Activity
Among the entries that follow, how many lines contain the string "Thema"? Answer with that number only.

Extracted entries
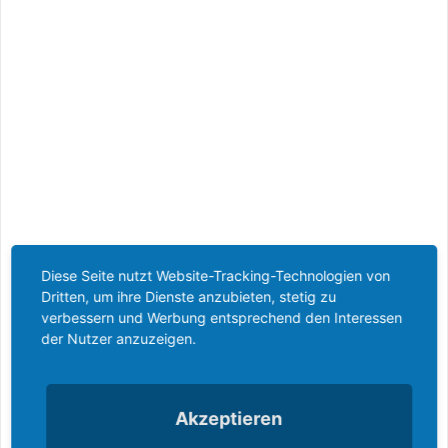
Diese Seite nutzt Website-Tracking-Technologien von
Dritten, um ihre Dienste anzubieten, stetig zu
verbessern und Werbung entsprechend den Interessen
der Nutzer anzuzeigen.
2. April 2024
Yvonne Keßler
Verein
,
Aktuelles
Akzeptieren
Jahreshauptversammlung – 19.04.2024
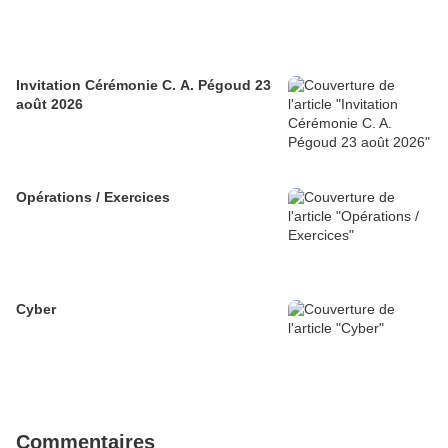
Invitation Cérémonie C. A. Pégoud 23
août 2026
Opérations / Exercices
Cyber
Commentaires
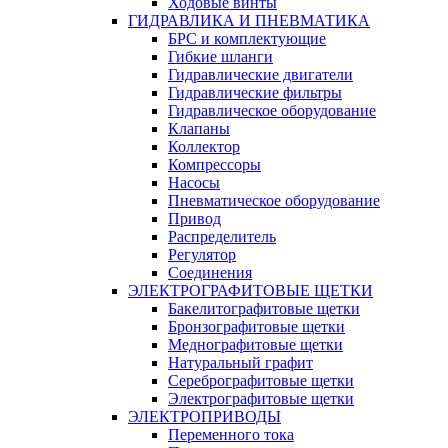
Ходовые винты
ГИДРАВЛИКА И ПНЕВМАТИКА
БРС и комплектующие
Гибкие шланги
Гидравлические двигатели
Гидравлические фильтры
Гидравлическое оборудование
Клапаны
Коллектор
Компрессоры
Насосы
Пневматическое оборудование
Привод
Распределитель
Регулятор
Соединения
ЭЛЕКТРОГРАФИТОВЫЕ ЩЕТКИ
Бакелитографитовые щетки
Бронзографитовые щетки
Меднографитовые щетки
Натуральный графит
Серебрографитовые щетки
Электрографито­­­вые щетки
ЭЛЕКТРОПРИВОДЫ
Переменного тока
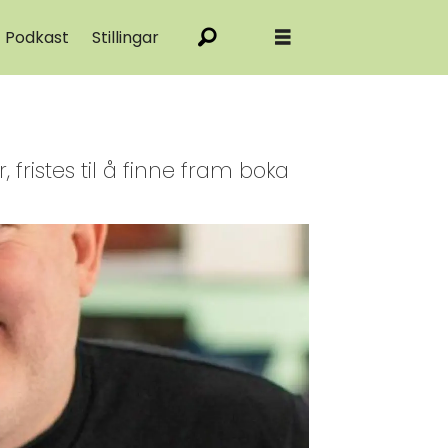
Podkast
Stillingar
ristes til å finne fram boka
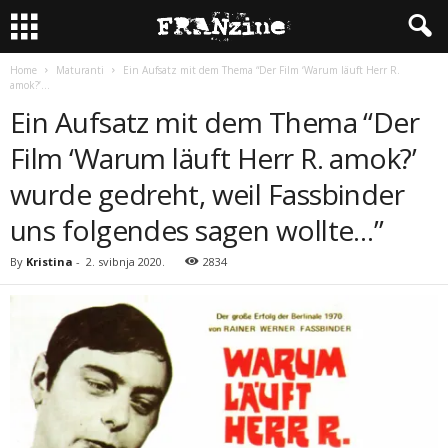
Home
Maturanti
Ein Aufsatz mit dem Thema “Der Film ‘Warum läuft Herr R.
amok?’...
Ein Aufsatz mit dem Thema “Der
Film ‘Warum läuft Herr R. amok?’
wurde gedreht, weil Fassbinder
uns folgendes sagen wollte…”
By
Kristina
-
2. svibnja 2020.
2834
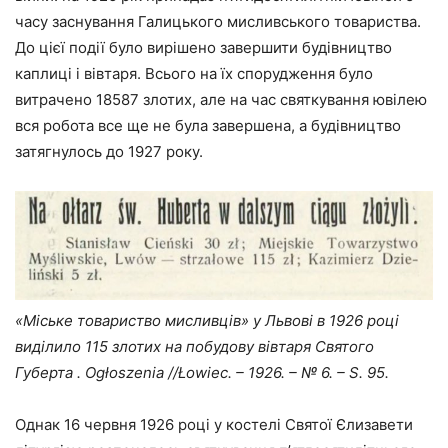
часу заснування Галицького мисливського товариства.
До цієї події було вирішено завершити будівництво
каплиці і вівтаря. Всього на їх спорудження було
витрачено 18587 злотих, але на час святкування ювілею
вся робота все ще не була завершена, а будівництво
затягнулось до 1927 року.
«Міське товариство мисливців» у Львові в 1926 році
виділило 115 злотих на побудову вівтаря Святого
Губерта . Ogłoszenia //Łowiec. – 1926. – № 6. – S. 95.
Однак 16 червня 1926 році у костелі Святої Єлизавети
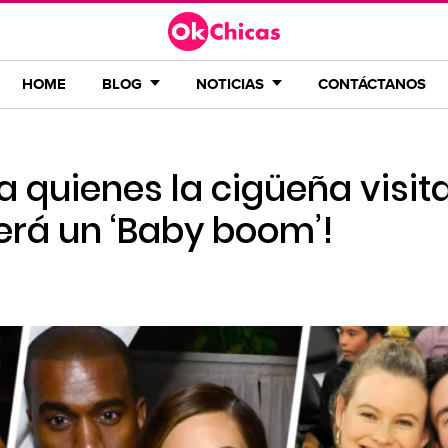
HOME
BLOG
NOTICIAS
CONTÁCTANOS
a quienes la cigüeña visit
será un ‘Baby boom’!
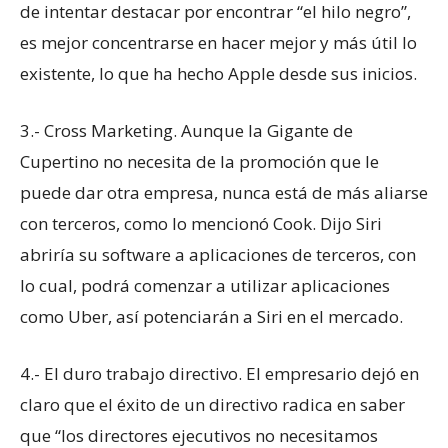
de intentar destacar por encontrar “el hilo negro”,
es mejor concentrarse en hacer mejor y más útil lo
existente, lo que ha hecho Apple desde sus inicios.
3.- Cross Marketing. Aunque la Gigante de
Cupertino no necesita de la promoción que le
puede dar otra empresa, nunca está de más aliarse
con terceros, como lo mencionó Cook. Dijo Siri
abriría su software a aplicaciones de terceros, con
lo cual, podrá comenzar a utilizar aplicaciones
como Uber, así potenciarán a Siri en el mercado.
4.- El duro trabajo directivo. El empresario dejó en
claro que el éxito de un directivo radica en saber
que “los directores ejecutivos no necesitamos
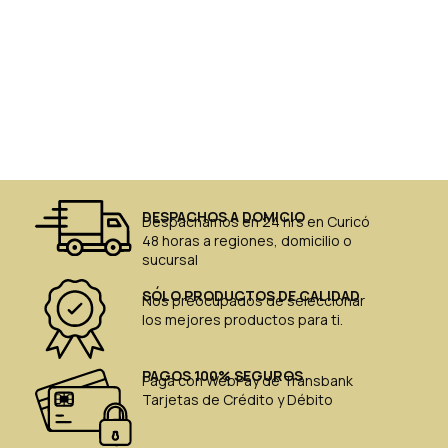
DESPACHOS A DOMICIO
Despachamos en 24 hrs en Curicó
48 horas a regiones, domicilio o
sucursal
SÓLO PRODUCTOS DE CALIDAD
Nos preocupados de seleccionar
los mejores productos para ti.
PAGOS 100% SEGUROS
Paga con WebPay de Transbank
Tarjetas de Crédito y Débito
==
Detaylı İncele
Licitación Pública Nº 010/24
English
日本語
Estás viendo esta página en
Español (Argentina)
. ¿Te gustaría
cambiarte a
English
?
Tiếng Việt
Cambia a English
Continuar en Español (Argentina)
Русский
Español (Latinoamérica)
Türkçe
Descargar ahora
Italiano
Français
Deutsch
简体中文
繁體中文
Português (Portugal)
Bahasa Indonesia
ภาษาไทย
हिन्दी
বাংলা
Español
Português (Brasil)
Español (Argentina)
...
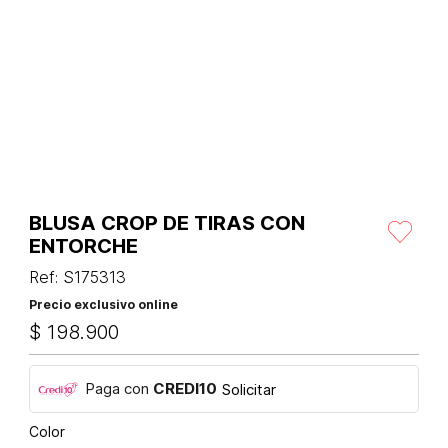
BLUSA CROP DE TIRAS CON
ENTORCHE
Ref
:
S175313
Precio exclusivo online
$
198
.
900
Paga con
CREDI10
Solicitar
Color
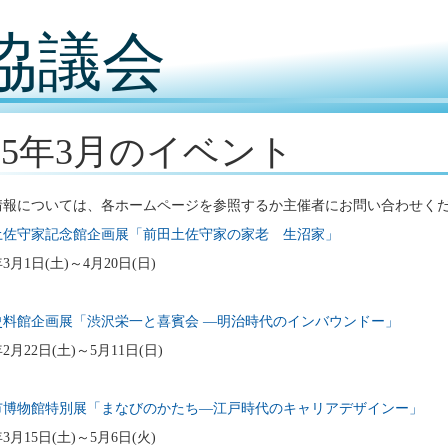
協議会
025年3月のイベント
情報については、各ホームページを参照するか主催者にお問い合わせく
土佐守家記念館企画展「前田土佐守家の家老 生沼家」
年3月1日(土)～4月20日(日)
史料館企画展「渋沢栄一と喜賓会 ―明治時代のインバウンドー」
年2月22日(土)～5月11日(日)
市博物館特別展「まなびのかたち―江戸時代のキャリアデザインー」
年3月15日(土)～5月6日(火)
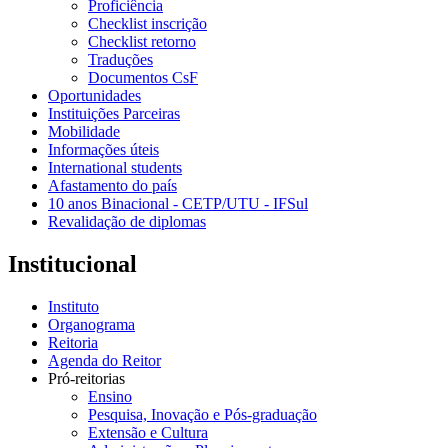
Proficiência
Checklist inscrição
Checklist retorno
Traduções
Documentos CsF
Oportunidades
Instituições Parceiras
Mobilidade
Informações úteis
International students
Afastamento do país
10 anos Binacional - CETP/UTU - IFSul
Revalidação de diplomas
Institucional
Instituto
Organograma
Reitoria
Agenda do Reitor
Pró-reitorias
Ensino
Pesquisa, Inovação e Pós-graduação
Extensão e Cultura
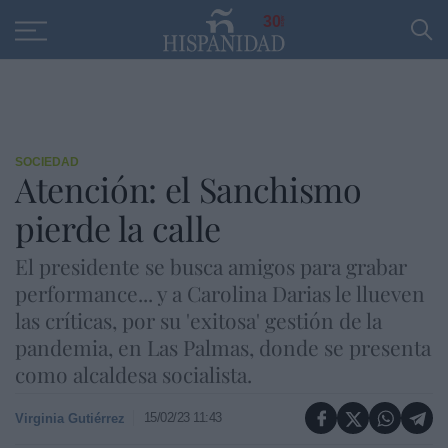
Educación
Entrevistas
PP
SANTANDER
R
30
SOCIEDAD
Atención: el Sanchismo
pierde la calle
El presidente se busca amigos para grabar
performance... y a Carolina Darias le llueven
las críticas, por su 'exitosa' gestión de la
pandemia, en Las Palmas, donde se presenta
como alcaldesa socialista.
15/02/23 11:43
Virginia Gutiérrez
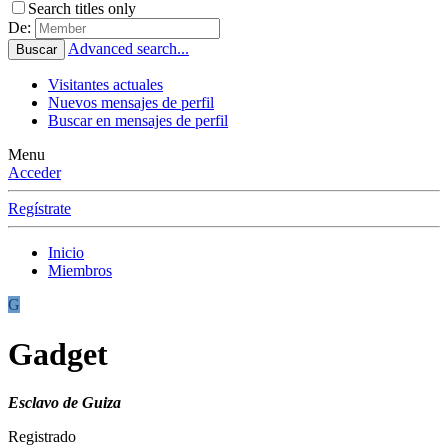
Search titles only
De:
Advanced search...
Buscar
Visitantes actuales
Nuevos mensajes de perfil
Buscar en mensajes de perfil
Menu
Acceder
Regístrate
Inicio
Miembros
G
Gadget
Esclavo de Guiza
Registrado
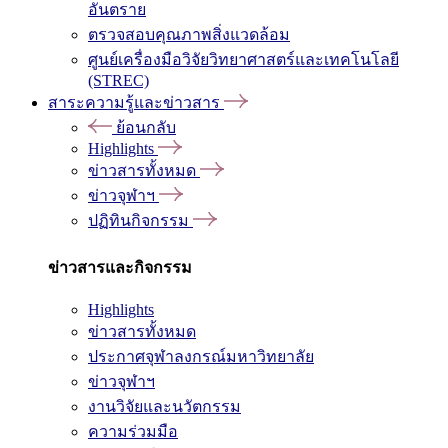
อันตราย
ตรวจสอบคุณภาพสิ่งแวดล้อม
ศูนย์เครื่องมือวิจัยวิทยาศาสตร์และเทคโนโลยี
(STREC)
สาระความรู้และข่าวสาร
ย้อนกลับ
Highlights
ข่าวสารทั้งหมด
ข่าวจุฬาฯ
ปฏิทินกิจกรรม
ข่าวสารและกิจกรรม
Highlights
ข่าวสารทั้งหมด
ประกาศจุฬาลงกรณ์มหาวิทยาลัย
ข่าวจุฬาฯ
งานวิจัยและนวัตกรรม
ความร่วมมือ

Completed exercise
2